Fairly regularly I’ll get asked by colleagues why I publish so much online content under the wacky pseudonym, Wincent Colaiuta. I figured I’d put the answer here on my blog so that I can point people at it when the question comes up again in the future.
In the early to mid ninetines I was fresh out of high school and was drumming in ad hoc bands that my friends and I would throw together for things like birthday parties. One of my friends wryly christened me with the nickname "Wincent Cauliflower", a corruption, dripping with irony, of the name of one the world’s greatest drummers, Vinnie Colaiuta (18 times winner of Modern Drummer magazines Drummer of the Year award, 10 of which have been in the "Best Overall" category).
When I went on to build my first website, probably around 1996 or 1997, I jokingly called it "Wincent’s Web Site" on a whim. The oldest snapshot of the site that I’ve been able to find is this one, taken in early 1998:
As you can see, at that point it was mostly a collection of hideously boring academic papers, and despite the site’s name, it had plenty of content on it directly linked to my real identity. Embarrassingly, it made use of the
<marquee> tag and had a hit counter on it.
By the year 2000, the site had morphed into wincent.org, on which I wrote about Mac stuff. I signed most posts as "Wincent Colaiuta", although I also playfully corrupted the name in any number of ways, including "Wincenzo", "Wyncienxo" and "Colyiuta".
Mac OS X
By 2001 when Mac OS X was about to make its public debut the site was regularly receiving 50,000 page views a day — quite a few by the standards of the time — due to my coverage of pre-release versions of the new OS, supplied to me by a friend of a friend of a friend.
On multiple occasions I was contacted by Apple’s legal department and asked to remove infringing screenshots. I remember getting woken up at 5 AM by a phone call from Wired reporter, Leander Kahney, who had dug Wincent’s contact info from the domain WHOIS records and wanted to speak to him about the upcoming operating system.
At that point I felt that "shit just got real". The almost randomly-selected pseudonym was now actually a layer of isolation and protection that seemed appropriate given the sometimes controversial nature of the stuff I was publishing.
The culmination of this epoch was when I ended up publishing an encrypted review of the final release of Mac OS X days before the OS came out, sharing the decryption key days later (once the release was made public). In hindsight it may look awfully like a lame publicity stunt, but at the time it really was just me trying to avoid trouble with Apple legal.
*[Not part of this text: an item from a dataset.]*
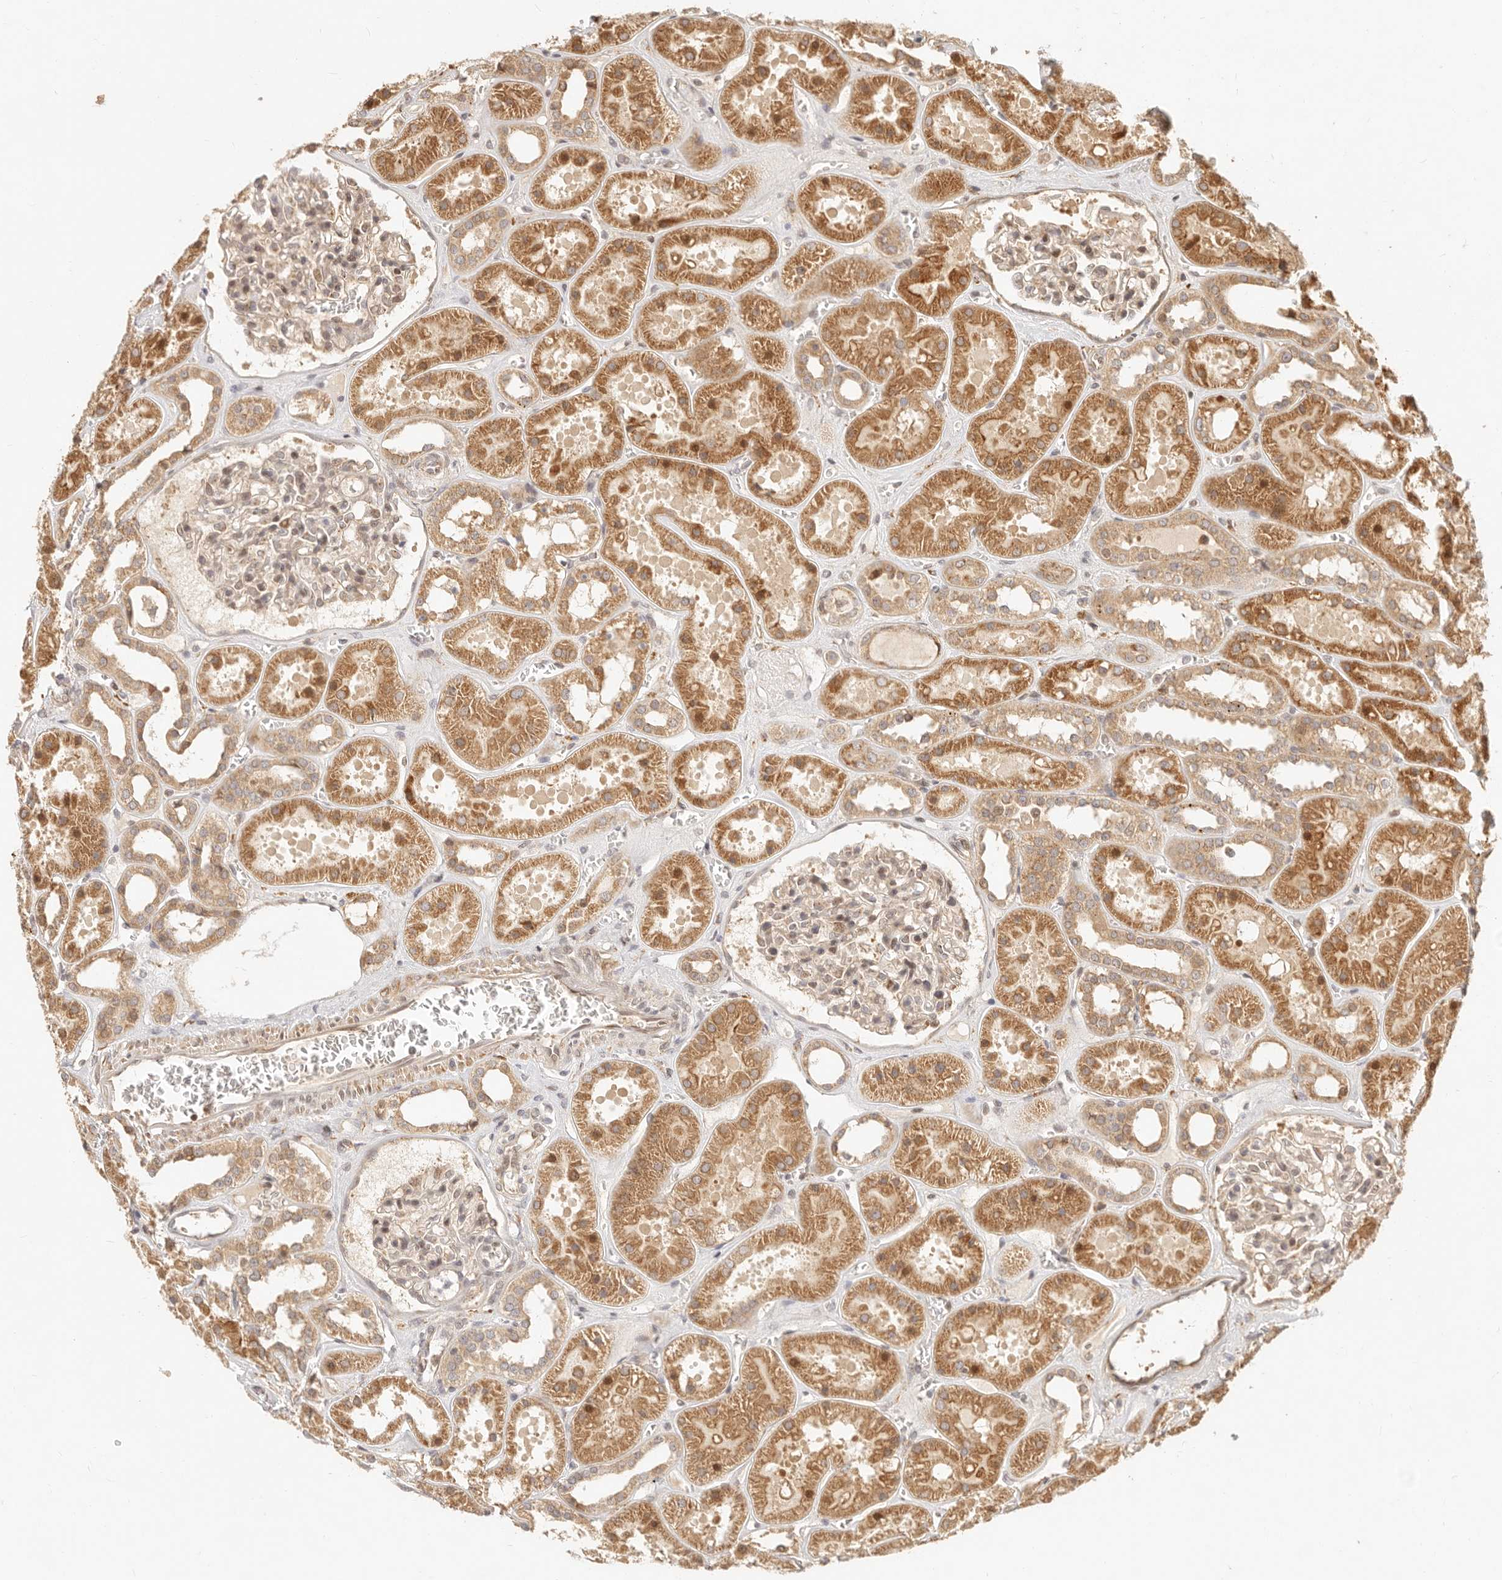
{"staining": {"intensity": "weak", "quantity": ">75%", "location": "cytoplasmic/membranous"}, "tissue": "kidney", "cell_type": "Cells in glomeruli", "image_type": "normal", "snomed": [{"axis": "morphology", "description": "Normal tissue, NOS"}, {"axis": "topography", "description": "Kidney"}], "caption": "This is a photomicrograph of immunohistochemistry (IHC) staining of benign kidney, which shows weak expression in the cytoplasmic/membranous of cells in glomeruli.", "gene": "TIMM17A", "patient": {"sex": "female", "age": 41}}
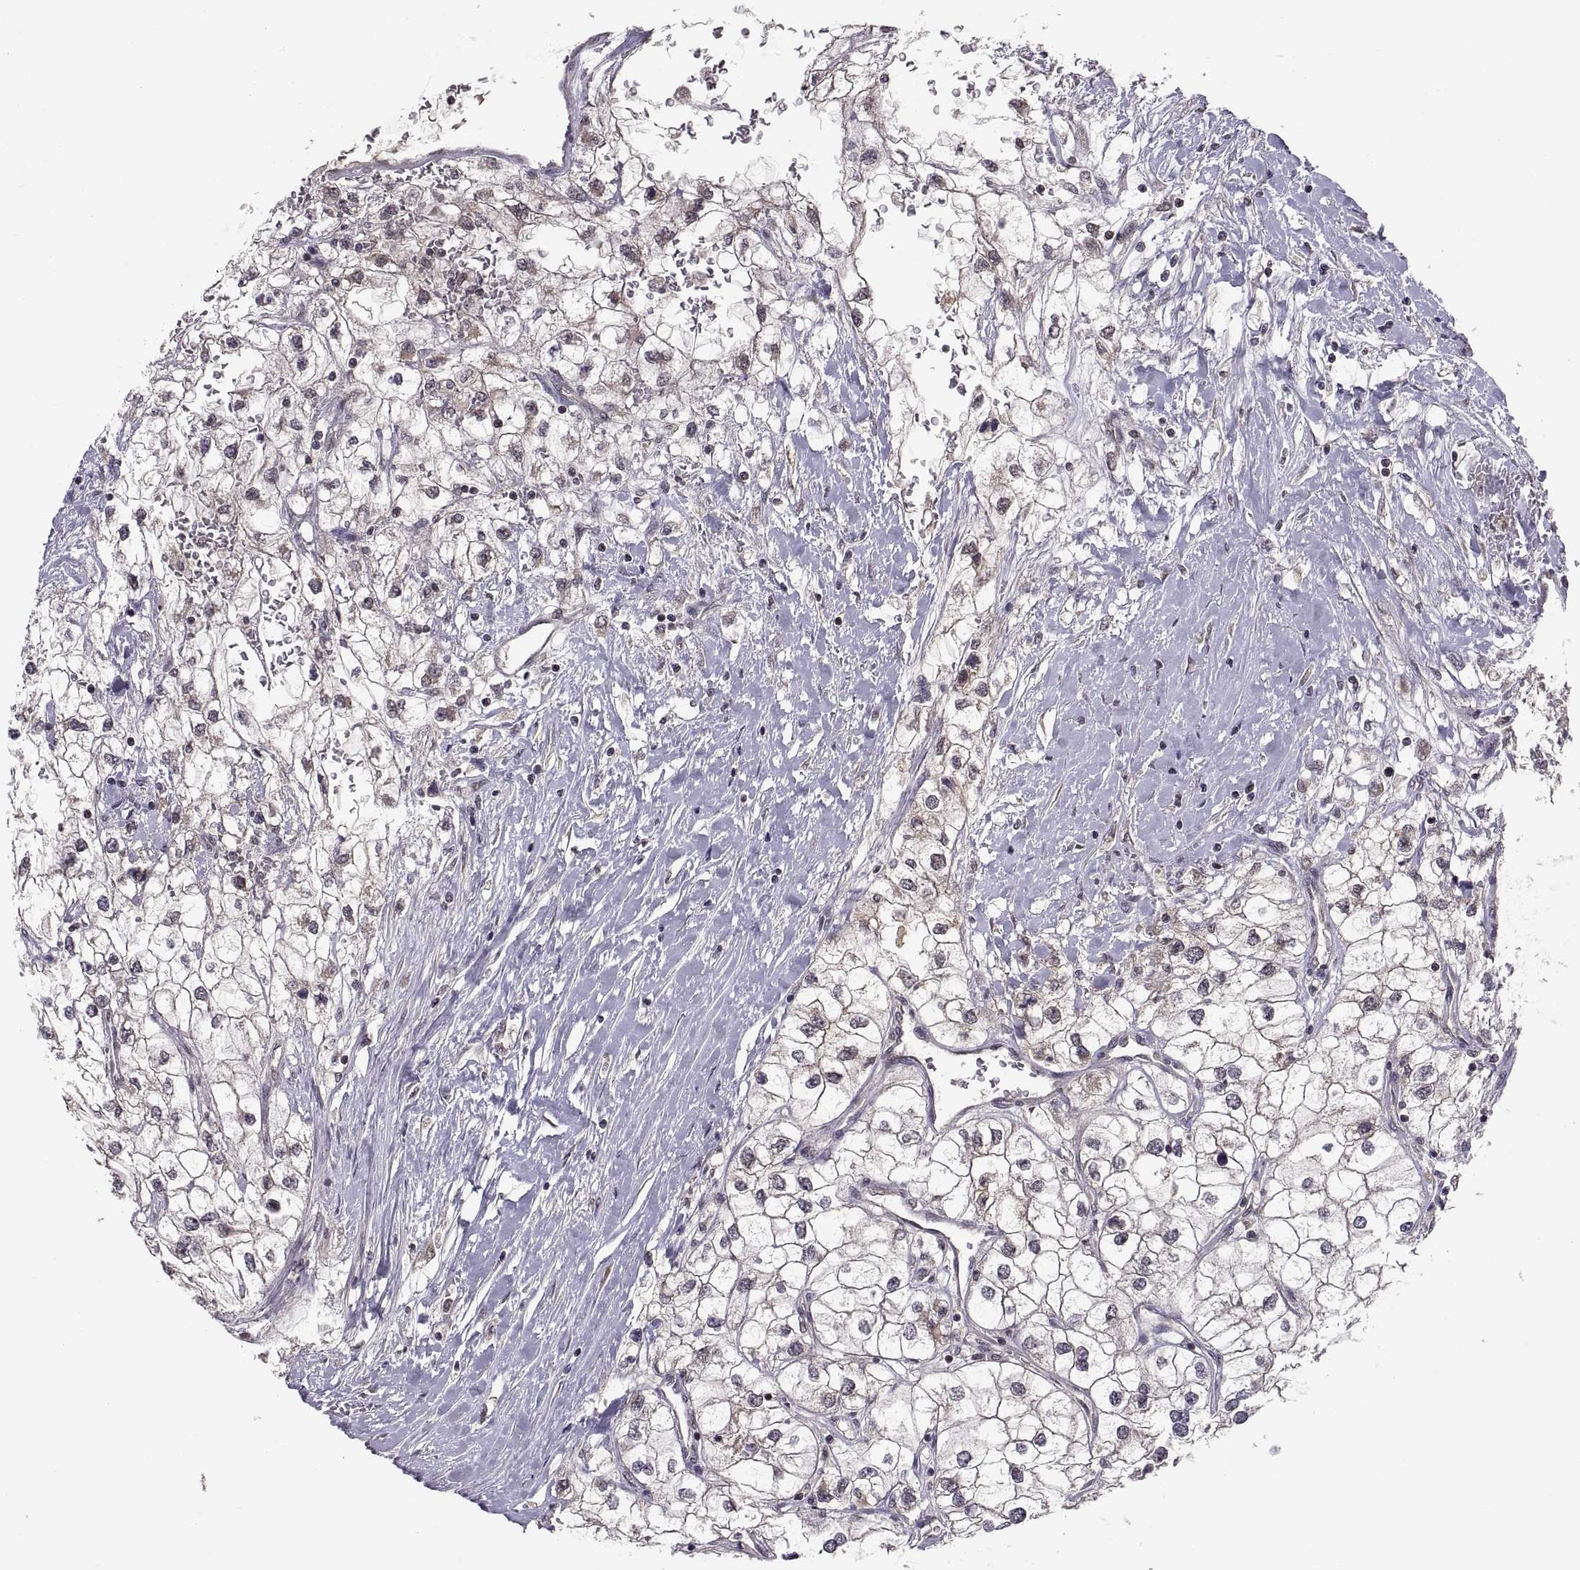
{"staining": {"intensity": "moderate", "quantity": "<25%", "location": "cytoplasmic/membranous"}, "tissue": "renal cancer", "cell_type": "Tumor cells", "image_type": "cancer", "snomed": [{"axis": "morphology", "description": "Adenocarcinoma, NOS"}, {"axis": "topography", "description": "Kidney"}], "caption": "A high-resolution micrograph shows immunohistochemistry staining of adenocarcinoma (renal), which demonstrates moderate cytoplasmic/membranous staining in approximately <25% of tumor cells.", "gene": "ABL2", "patient": {"sex": "male", "age": 59}}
"Wincent Colaiuta" became a nom de plum and I ended up using it when I went on to do paid work as a columnist for Lycos (Web Monkey) and The Mac Observer. When asked to supply a portrait photo for my "by line" I went with a pseudo-randomly selected stock photo:
Bald, black, bespectacled; in short, nothing like me. I thought it was quite funny at the time.
The following year (2002), for the release of Synergy, a lightweight iTunes controller for Mac OS X, I published under the name of Wincent, as the "brand" already had some traction within the community.
iTunes controllers are a dime-a-dozen nowadays, iTunes itself can download album covers for you, and all of Apple’s keyboards now have keys for controlling your music. But at the time Synergy came out, it was definitely the most innovative, feature-rich, and well-executed application of its type, and as a result it was downloaded literally hundreds of thousands of times.
On the strength of that success, pretty much everything else I went on to release, whether open or closed source, I did so using my old pen name, Wincent Colaiuta, even though the need for relative anonymity had long since passed.
It seems likely that I’ll continue publishing code under what has effectively become my tech nickname. My wincent profile on GitHub is far more interesting than my "glhurrell" one, so I consolidated their contents under the former and deleted the latter some time ago.
Trying to maintain two separate identities, even if one of them is fairly neatly defined as your "tech/online" identity, is a cumbersome endeavour. Long ago I gave up on trying to keep them really separate, but it looks like Wincent Colaiuta is here to stay, at least for the foreseeable future.